The Tolerability of Statin Therapy

The model for evaluating repurposed drugs should consider its toxicity and tolerability, particularly in the adjuvant setting, where significant or chronic toxicity may limit adherence. A well-documented adverse effect of statin therapy is muscle toxicity, including myopathy and rhabdomyolysis. Myopathy occurs in fewer than 1 in 10,000 individuals, although risk is considered related to both statin type and dose [90]. Persistent and asymptomatic increases in serum transaminases have been reported, although usually recover on discontinuation. There have however been rare post-marketing reports of hepatic failure. Generally, statins are considered well tolerated, and reasonably good 5-year compliance has been demonstrated in prior RCTs [38]. However, meta-analyses of individual patient data evaluating the safety of patients enrolled onto RCTs of statins in cardiovascular disease would provide a more comprehensive summary of the risk of adverse events. The CTT Collaboration is currently examining this data [91] and evaluation of safety would be an important part of any new phase III cancer trial.

A Potential Model for Evaluating Repurposed Drugs in Cancer Chemoprevention

Figure 1a demonstrates the conventional pathway of drug development. Following the discovery of a promising compound, supporting evidence from pre-clinical and observational data typically leads to clinical trials evaluating safety and efficacy. On average, the time between drug discovery and clinical trial is 9 years, with a huge cost involved, and success rate of less than 10% [92, 93]. Compared to the traditional drug discovery process, drug repurposing can considerably reduce the cost and time to bring a new treatment to patients, with many of the early steps in the drug development pathway already completed. The main justification for reusing licenced drugs for a new indication is that they have known mechanisms of actions and toxicity profiles [94]. However, despite these major advantages of drug repurposing, the issue of efficacy remains the same [95], with overall success rate shown to be less than 6%, much like new oncological drug discovery [92, 96]. Therefore, careful consideration is required before embarking on a clinical trial [94]. The well-established model for drug discovery (Fig. 1a) is not designed for drug repurposing [97]. Major efforts need to be made to improve the rate of efficacy, perhaps considering a new adapted model for evaluating repurposed drugs. Figure 1b proposes a new evidence framework, particular to repurposed drugs, suggesting concurrent appraisal of already available data and the review of further evidence, prior to conducting a large RCT.
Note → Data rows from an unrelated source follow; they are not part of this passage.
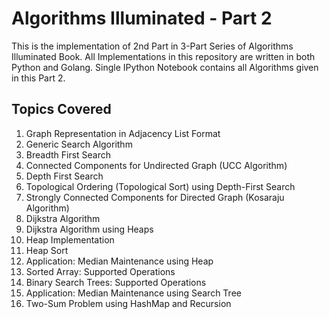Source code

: # Algorithms Illuminated - Part 2
 This is the implementation of 2nd Part in 3-Part Series of Algorithms Illuminated Book. All Implementations in this repository are written in both Python and Golang. Single IPython Notebook contains all Algorithms given in this Part 2.
## Topics Covered
1. Graph Representation in Adjacency List Format
2. Generic Search Algorithm
3. Breadth First Search
4. Connected Components for Undirected Graph (UCC Algorithm)
5. Depth First Search
6. Topological Ordering (Topological Sort) using Depth-First Search
7. Strongly Connected Components for Directed Graph (Kosaraju Algorithm)
8. Dijkstra Algorithm
9. Dijkstra Algorithm using Heaps
10. Heap Implementation
11. Heap Sort
12. Application: Median Maintenance using Heap
13. Sorted Array: Supported Operations
14. Binary Search Trees: Supported Operations
15. Application: Median Maintenance using Search Tree
16. Two-Sum Problem using HashMap and Recursion
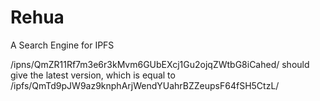 # Rehua
A Search Engine for IPFS

/ipns/QmZR11Rf7m3e6r3kMvm6GUbEXcj1Gu2ojqZWtbG8iCahed/ should give the latest version, which is equal to /ipfs/QmTd9pJW9az9knphArjWendYUahrBZZeupsF64fSH5CtzL/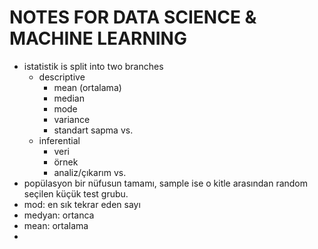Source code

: # NOTES FOR DATA SCIENCE & MACHINE LEARNING

- istatistik is split into two branches
  - descriptive
    - mean (ortalama)
    - median
    - mode
    - variance
    - standart sapma vs.
  - inferential
    - veri
    - örnek
    - analiz/çıkarım vs.
- popülasyon bir nüfusun tamamı, sample ise o kitle arasından random seçilen küçük test grubu.
- mod: en sık tekrar eden sayı
- medyan: ortanca
- mean: ortalama
- 
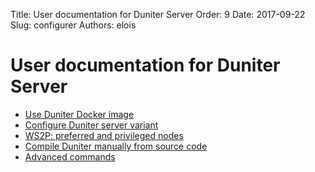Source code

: Title: User documentation for Duniter Server
Order: 9
Date: 2017-09-22
Slug: configurer
Authors: elois

# User documentation for Duniter Server

- [Use Duniter Docker image](./docker.md)
- [Configure Duniter server variant](./configure.md)
- [WS2P: preferred and privileged nodes](./ws2p_preferred_privileged.md)
- [Compile Duniter manually from source code](./manual_compilation.md)
- [Advanced commands](./advanced-commands.md)
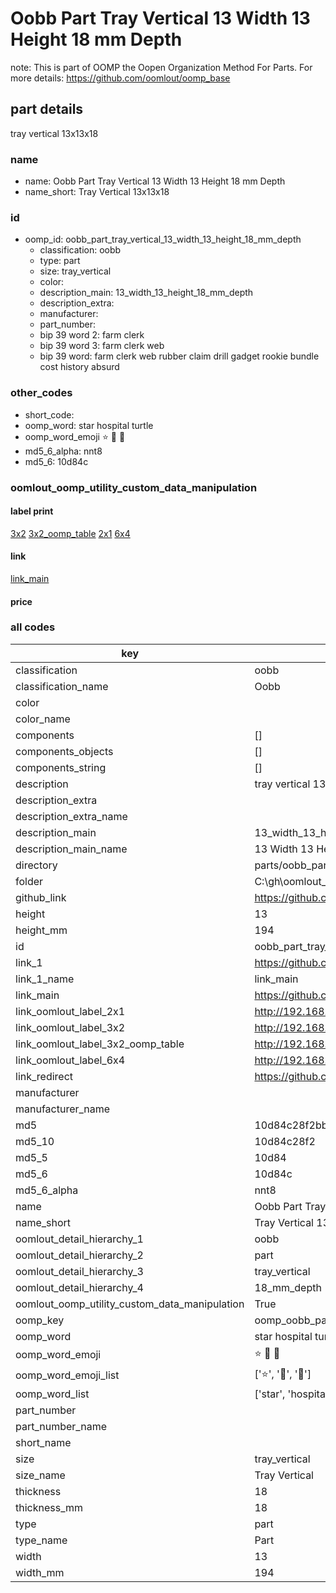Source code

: # Oobb Part Tray Vertical 13 Width 13 Height 18 mm Depth  

note: This is part of OOMP the Oopen Organization Method For Parts. For more details: https://github.com/oomlout/oomp_base

##  part details
  



tray vertical 13x13x18



### name
* name: Oobb Part Tray Vertical 13 Width 13 Height 18 mm Depth
* name_short: Tray Vertical 13x13x18 
### id
* oomp_id: oobb_part_tray_vertical_13_width_13_height_18_mm_depth
  * classification: oobb
  * type: part
  * size: tray_vertical
  * color: 
  * description_main: 13_width_13_height_18_mm_depth
  * description_extra: 
  * manufacturer: 
  * part_number: 
  * bip 39 word 2: farm clerk
  * bip 39 word 3: farm clerk web
  * bip 39 word: farm clerk web rubber claim drill gadget rookie bundle cost history absurd

### other_codes
* short_code: 
* oomp_word: star hospital turtle
* oomp_word_emoji :star: :hospital: :turtle:
* md5_6_alpha: nnt8
* md5_6: 10d84c






### oomlout_oomp_utility_custom_data_manipulation
#### label print
[3x2](http://192.168.1.245:1112/?label=oomp%20nnt8)
[3x2_oomp_table](http://192.168.1.108:1112/?label=oomp%20nnt8)
[2x1](http://192.168.1.242:1112/?label=oomp%20nnt8)
[6x4](http://192.168.1.55:1112/?label=oomp%20nnt8)    

#### link

[link_main](https://github.com/oomlout/oomlout_oobb_version_4_generated_parts/tree/main/navigation_oomp/oobb/part/tray_vertical/13_width_13_height_18_mm_depth/part)                              

#### price







### all codes 
| key | value |  
| --- | --- |  
| classification | oobb |  
| classification_name | Oobb |  
| color |  |  
| color_name |  |  
| components | [] |  
| components_objects | [] |  
| components_string | [] |  
| description | tray vertical 13x13x18 |  
| description_extra |  |  
| description_extra_name |  |  
| description_main | 13_width_13_height_18_mm_depth |  
| description_main_name | 13 Width 13 Height 18 mm Depth |  
| directory | parts/oobb_part_tray_vertical_13_width_13_height_18_mm_depth |  
| folder | C:\gh\oomlout_oobb_version_4_generated_parts\parts\oobb_part_tray_vertical_13_width_13_height_18_mm_depth |  
| github_link | https://github.com/oomlout/oomlout_oomp_part_src/tree/main/parts/oobb_part_tray_vertical_13_width_13_height_18_mm_depth |  
| height | 13 |  
| height_mm | 194 |  
| id | oobb_part_tray_vertical_13_width_13_height_18_mm_depth |  
| link_1 | https://github.com/oomlout/oomlout_oobb_version_4_generated_parts/tree/main/navigation_oomp/oobb/part/tray_vertical/13_width_13_height_18_mm_depth/part |  
| link_1_name | link_main |  
| link_main | https://github.com/oomlout/oomlout_oobb_version_4_generated_parts/tree/main/navigation_oomp/oobb/part/tray_vertical/13_width_13_height_18_mm_depth/part |  
| link_oomlout_label_2x1 | http://192.168.1.242:1112/?label=oomp%20nnt8 |  
| link_oomlout_label_3x2 | http://192.168.1.245:1112/?label=oomp%20nnt8 |  
| link_oomlout_label_3x2_oomp_table | http://192.168.1.108:1112/?label=oomp%20nnt8 |  
| link_oomlout_label_6x4 | http://192.168.1.55:1112/?label=oomp%20nnt8 |  
| link_redirect | https://github.com/oomlout/oomlout_oobb_version_4_generated_parts/tree/main/parts/oobb_tray_vertical_13_13_18 |  
| manufacturer |  |  
| manufacturer_name |  |  
| md5 | 10d84c28f2bbcbd50b94dbcdf18a9a99 |  
| md5_10 | 10d84c28f2 |  
| md5_5 | 10d84 |  
| md5_6 | 10d84c |  
| md5_6_alpha | nnt8 |  
| name | Oobb Part Tray Vertical 13 Width 13 Height 18 mm Depth |  
| name_short | Tray Vertical 13x13x18  |  
| oomlout_detail_hierarchy_1 | oobb |  
| oomlout_detail_hierarchy_2 | part |  
| oomlout_detail_hierarchy_3 | tray_vertical |  
| oomlout_detail_hierarchy_4 | 18_mm_depth |  
| oomlout_oomp_utility_custom_data_manipulation | True |  
| oomp_key | oomp_oobb_part_tray_vertical_13_width_13_height_18_mm_depth |  
| oomp_word | star hospital turtle |  
| oomp_word_emoji | :star: :hospital: :turtle: |  
| oomp_word_emoji_list | [':star:', ':hospital:', ':turtle:'] |  
| oomp_word_list | ['star', 'hospital', 'turtle'] |  
| part_number |  |  
| part_number_name |  |  
| short_name |  |  
| size | tray_vertical |  
| size_name | Tray Vertical |  
| thickness | 18 |  
| thickness_mm | 18 |  
| type | part |  
| type_name | Part |  
| width | 13 |  
| width_mm | 194 |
In conclusion, whilst most pre-clinical and observational evidence appears to support the use of statins in the prevention of cancer, results from the randomised vascular setting, pharmaco-epidemiological research using a target trial design, and evidence from MR have all been less convincing in most tumour types. There is little supportive evidence of the beneficial effects of statins as a treatment for cancer from phase III trials; however, most inferences have been limited to the non-curative setting. The challenge is, therefore, to weigh up the evidence from all sources as systematically and fairly as possible, as proposed by our model for evaluating repurposed drugs (Fig. 1a, b), to decide whether a trial in the adjuvant setting is justified on a tumour site-by-site basis. Further evaluation of the role of statins in the adjuvant setting may be justified, with breast cancer being one such candidate disease site to potentially investigate based on the evidence presented here. Future observational research emulating a hypothetical RCT, “a target trial”, in the adjuvant setting, and use of Mendelian randomization may help inform the decision to proceed to a potential phase III RCT of a repurposed drug.